The concat scoring method is commonly done by concatenating one encoder hidden state vector and one decoder hidden state vector, and making that the input to a feed forward neural network. This network has a single hidden layer and outputs a score. The weights (i.e., $W_a$ and $V_a$) of this network are learned during the training process.

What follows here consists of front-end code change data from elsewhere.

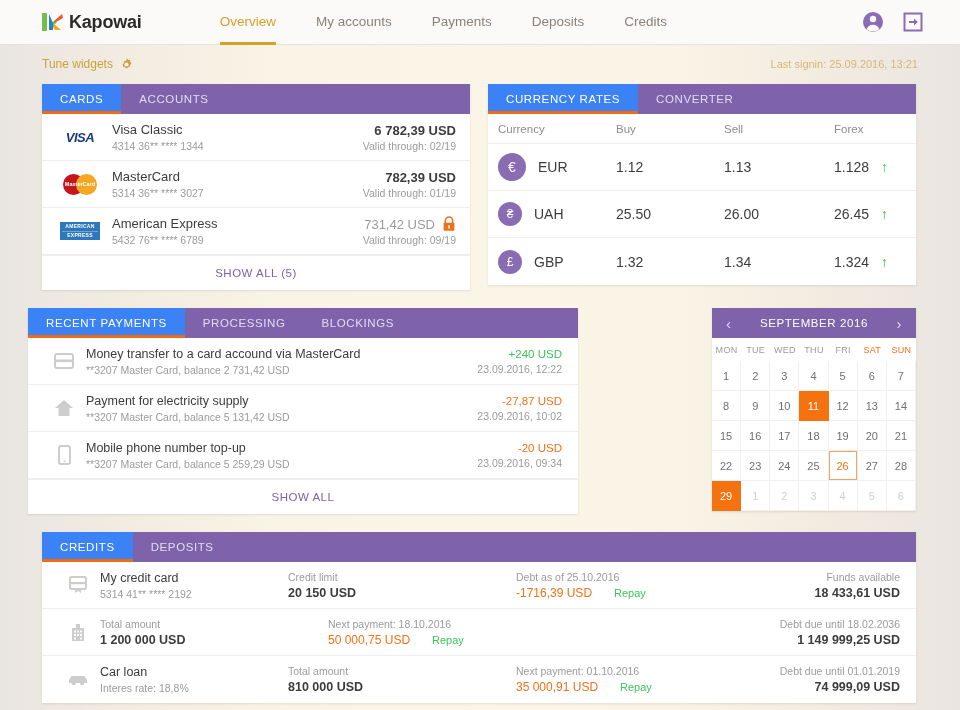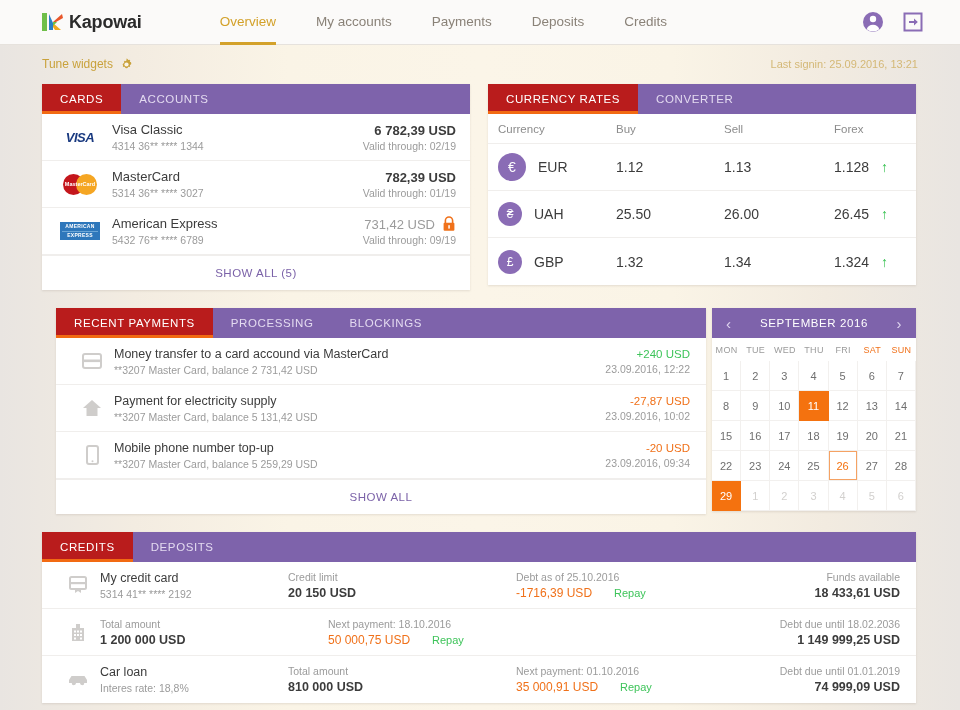--- a/index.html
+++ b/index.html
@@ -42,21 +42,21 @@
   .widget {
     position: absolute; background: #fff;
     box-shadow: 0 1px 2px rgba(120,110,100,.18);
   }
   .tabs { display: flex; height: 30px; background: #7e63ab; }
   .tab {
     font-size: 11.5px; color: #e3daf0; letter-spacing: .6px;
     display: flex; align-items: center; padding: 0 18px;
     cursor: pointer; position: relative; height: 30px;
   }
-  .tab.active { background: #b91c1c; color: #fff; }
+  .tab.active { background: #3b82f6; color: #fff; }
   .tab.active:after {
     content: ""; position: absolute; left: 0; right: 0; bottom: 0; height: 3px; background: #f26a12;
   }
   .row { display: flex; align-items: center; border-bottom: 1px solid #f0eeec; }
   .row:last-child { border-bottom: none; }
   .showall {
     text-align: center; font-size: 11.5px; color: #7b62a8; letter-spacing: .5px;
     padding: 11px 0; cursor: pointer; border-top: 1px solid #f0eeec;
   }
   
@@ -87,21 +87,21 @@
   .c2 { width: 108px; flex: 0 0 108px; }
   .c3 { width: 110px; flex: 0 0 110px; }
   .c4 { flex: 1; display: flex; align-items: center; justify-content: space-between; padding-right: 28px; }
   .cur-badge {
     border-radius: 50%; background: #8a6cb5; color: #fff;
     display: flex; align-items: center; justify-content: center;
     font-size: 13px; margin-right: 12px; flex: 0 0 auto;
   }
   .arrow-up { color: #2fbf4a; font-size: 14px; }
   
-  #w-payments { left: 56px; top: 308px; width: 650px; }
+  #w-payments { left: 28px; top: 308px; width: 550px; }
   .pay-row { height: 47px; padding: 0 16px 0 14px; }
   .pay-icon { width: 44px; flex: 0 0 44px; display: flex; align-items: center; justify-content: center; }
   .pay-mid { flex: 1; }
   .pay-title { font-size: 12.5px; color: #3c3c3c; }
   .pay-sub { font-size: 10.5px; color: #9b9b9b; margin-top: 3px; }
   .pay-right { text-align: right; }
   .pay-amt { font-size: 11.5px; }
   .pay-amt.pos { color: #3ec45a; }
   .pay-amt.neg { color: #f0711a; }
   .pay-date { font-size: 10.5px; color: #9b9b9b; margin-top: 3px; }

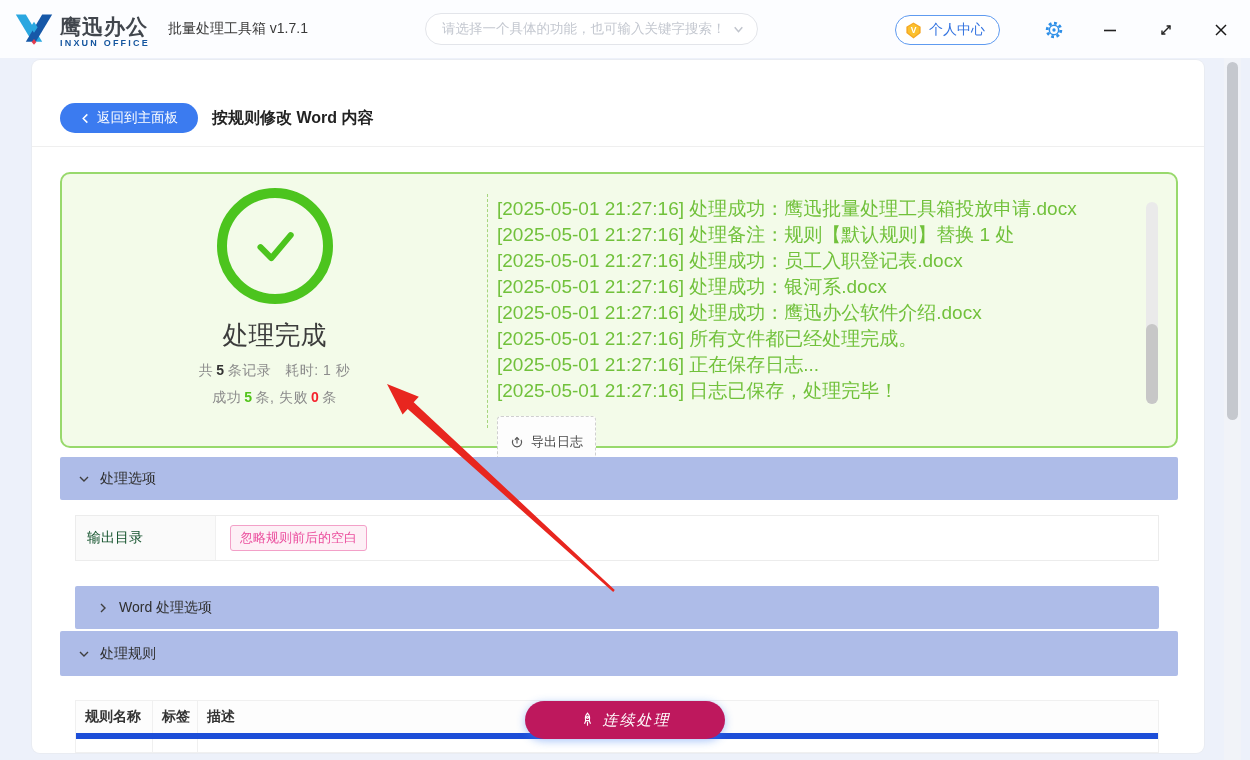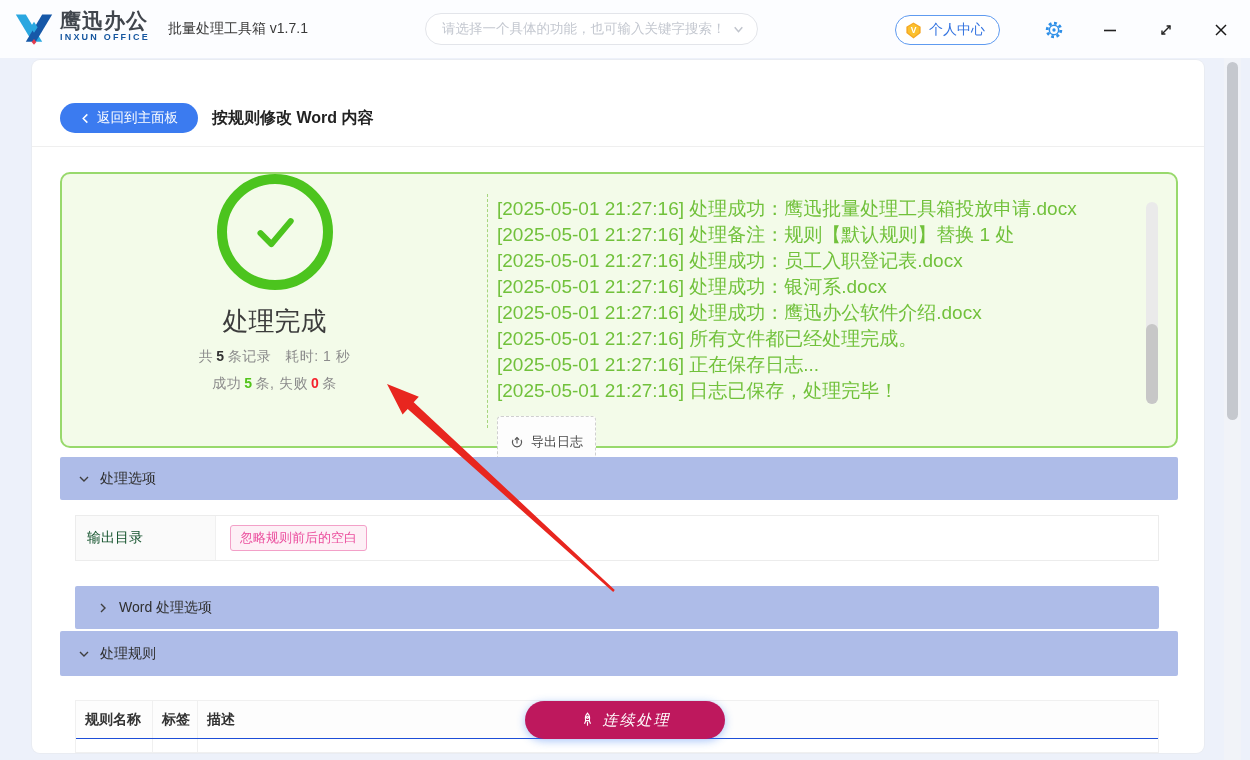--- a/index.html
+++ b/index.html
@@ -3,38 +3,38 @@
 <meta charset="utf-8">
 <style>
   * { margin:0; padding:0; box-sizing:border-box; }
   html,body { width:1250px; height:760px; overflow:hidden; }
   body {
     font-family:"Liberation Sans","DejaVu Sans",sans-serif;
     background:#edf1fa; position:relative; color:#333;
   }
   
   .titlebar { position:absolute; left:0; top:0; width:1250px; height:58px; background:#fcfdff; display:flex; align-items:center; }
-  .logo-wrap { display:flex; align-items:flex-start; margin-left:14px; }
+  .logo-wrap { display:flex; align-items:flex-end; margin-left:14px; }
   .brand-text { margin-left:6px; line-height:1; }
   .brand-cn { font-size:21px; font-weight:700; color:#41464d; letter-spacing:1px; }
   .brand-en { font-size:9px; font-weight:700; color:#15569f; letter-spacing:2.2px; margin-top:2px; }
   .app-title { margin-left:18px; font-size:14px; color:#3a3a3a; }
   .search-pill { position:absolute; left:425px; top:13px; width:333px; height:32px; border:1px solid #e3e5ea; border-radius:16px; background:#fff; display:flex; align-items:center; padding:0 12px 0 16px; cursor:pointer; }
   .search-pill .ph { flex:1; font-size:13.5px; color:#c4c8d0; white-space:nowrap; overflow:hidden; }
   .account-pill { position:absolute; left:895px; top:15px; height:30px; padding:0 14px 0 8px; border:1px solid #5f9bf0; border-radius:15px; background:#fff; display:flex; align-items:center; gap:6px; cursor:pointer; }
   .account-pill .label { font-size:14px; color:#3474e0; }
   .tb-icon { position:absolute; top:19px; width:22px; height:22px; display:flex; align-items:center; justify-content:center; cursor:pointer; }
   
   .card { position:absolute; left:32px; top:60px; width:1172px; height:693px; background:#fff; border-radius:8px; box-shadow:0 0 0 1px #e9ecf2; }
   .card-header-divider { position:absolute; left:0; top:86px; width:100%; height:1px; background:#efefef; }
   .back-btn { position:absolute; left:28px; top:43px; width:138px; height:30px; background:#3b7bf0; border:none; border-radius:16px; color:#fff; font-size:13.5px; display:flex; align-items:center; justify-content:center; gap:6px; cursor:pointer; font-family:inherit;text-align:center; }
   .page-title { position:absolute; left:180px; top:48px; font-size:16px; font-weight:700; color:#222; }
   
   .panel { position:absolute; left:28px; top:112px; width:1118px; height:276px; background:#f3fbe9; border:2px solid #98d96c; border-radius:10px; display:flex; }
-  .panel-left { width:425px; display:flex; flex-direction:column; align-items:center; }
+  .panel-left { width:425px; display:flex; flex-direction:column; align-items:center; padding-top:14px; }
   .ok-ring { width:116px; height:116px; border:10px solid #4cc41e; border-radius:50%; display:flex; align-items:center; justify-content:center; background:transparent; }
   .status-title { margin-top:14px; font-size:26px; color:#3c3c3c; }
   .stat-line { margin-top:9px; font-size:14px; color:#8c8c8c; letter-spacing:.5px; }
   .stat-line .sp { display:inline-block; width:14px; }
   .num-dark { color:#333; font-weight:700; padding:0 3px; }
   .num-green { color:#52c41a; font-weight:700; padding:0 3px; }
   .num-red { color:#f5222d; font-weight:700; padding:0 3px; }
   .panel-right { flex:1; border-left:1px dashed #a6d57e; margin:20px 0 18px 0; padding:2px 70px 0 9px; }
   .log-line { font-size:19px; color:#71c13b; line-height:26px; white-space:nowrap; }
   .export-btn { margin-top:12px; display:inline-flex; align-items:center; gap:7px; padding:16px 12px; background:#fdfdfd; border:1px dashed #cfcfcf; border-radius:4px; font-size:13px; color:#4a4a4a; cursor:pointer; font-family:inherit; }
@@ -47,21 +47,21 @@
   .sub-header { position:absolute; left:43px; top:526px; width:1084px; height:43px; background:#aebce8; border-radius:2px; display:flex; align-items:center; padding-left:22px; gap:10px; font-size:14px; color:#2f2f2f; cursor:pointer; }
   .opts-row { position:absolute; left:43px; top:455px; width:1084px; height:46px; border:1px solid #ececec; display:flex; }
   .cell { display:flex; align-items:center; border-right:1px solid #f0f0f0; height:100%; }
   .cell.label { background:#fafafa; font-weight:400; font-size:14px; color:#14532d; padding-left:11px; }
   .c1 { width:140px; } .c2 { width:453px; padding-left:17px; gap:9px; } .c3 { width:230px; padding-left:17px; } .c4 { width:261px; padding-left:14px; border-right:none; }
   .dir-link { font-size:14px; color:#2e6bd0; text-decoration:underline; cursor:pointer; }
   .pink-badge { font-size:13px; color:#eb4f9e; background:#fdf0f6; border:1px solid #f3a0c8; border-radius:3px; padding:3px 9px; cursor:pointer; }
   
   .rules-table { position:absolute; left:43px; top:640px; width:1084px; height:53px; border:1px solid #f0f0f0; overflow:hidden; }
   .tr { display:flex; }
-  .tr.head { height:38px; background:#fdfdfd; border-bottom:1px solid #1d4ed8; }
+  .tr.head { height:38px; background:#fdfdfd; border-bottom:6px solid #1d4ed8; }
   .tr.body { height:15px; background:#fff; }
   .th,.td { border-right:1px solid #f0f0f0; display:flex; align-items:center; padding-left:9px; font-size:14px; font-weight:700; color:#333; }
   .colA { width:77px; } .colB { width:45px; } .colC { flex:1; border-right:none; }
   .action-btn { position:absolute; left:493px; top:641px; width:200px; height:38px; background:#be185d; border:none; border-radius:19px; color:#fff; font-size:15px; letter-spacing:2px; display:flex; align-items:center; justify-content:center; gap:8px; cursor:pointer; box-shadow:0 2px 8px rgba(61,126,242,.45); font-family:inherit;font-style:italic; }
   
   .win-scroll-track { position:absolute; left:1224px; top:58px; width:17px; height:702px; background:#f1f3f8; }
   .win-scroll-thumb { position:absolute; left:1227px; top:62px; width:11px; height:358px; background:#c5c8ce; border-radius:6px; }
   
   .arrow-overlay { position:absolute; left:0; top:0; width:1250px; height:760px; pointer-events:none; z-index:60; }
   svg { display:block; }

In the above example, we only calculate the attention score for one encoder hidden state. The attention scores for other encoder hidden states are calculated in exact the same way. This calculation is formalized as below:

<font size='4'>$$ v^T_a tanh\left(W_a[S^{T}_{t};\overline h_{t^{'}}]\right)  $$</font>

This concat method is very similar to the scoring method from the Bahdanau paper, which is shown below: 
    
<font size='4'>$$ v^T_a tanh\left(W_aS^{T}_{t-1} + U_a \overline h_{t^{'}}\right)  $$</font>

In the Bahdanau paper, there are two major differences:
1. It uses two weight matrices instead of one, each is applied to the respective vector.
2. It uses hidden state from the previous timestep at the decoder instead of hidden state from current timestep.
    * Actually, using hidden state from previous timestep and the one from current timestep are both legitimate choices. However, it would be better using hidden state from previous timestep to calculate context vector if you want to feed the context vector into the RNN cell of decoder. While using hidden state from current timestep might be a better choice if you want to feed the context vector into the dense layer.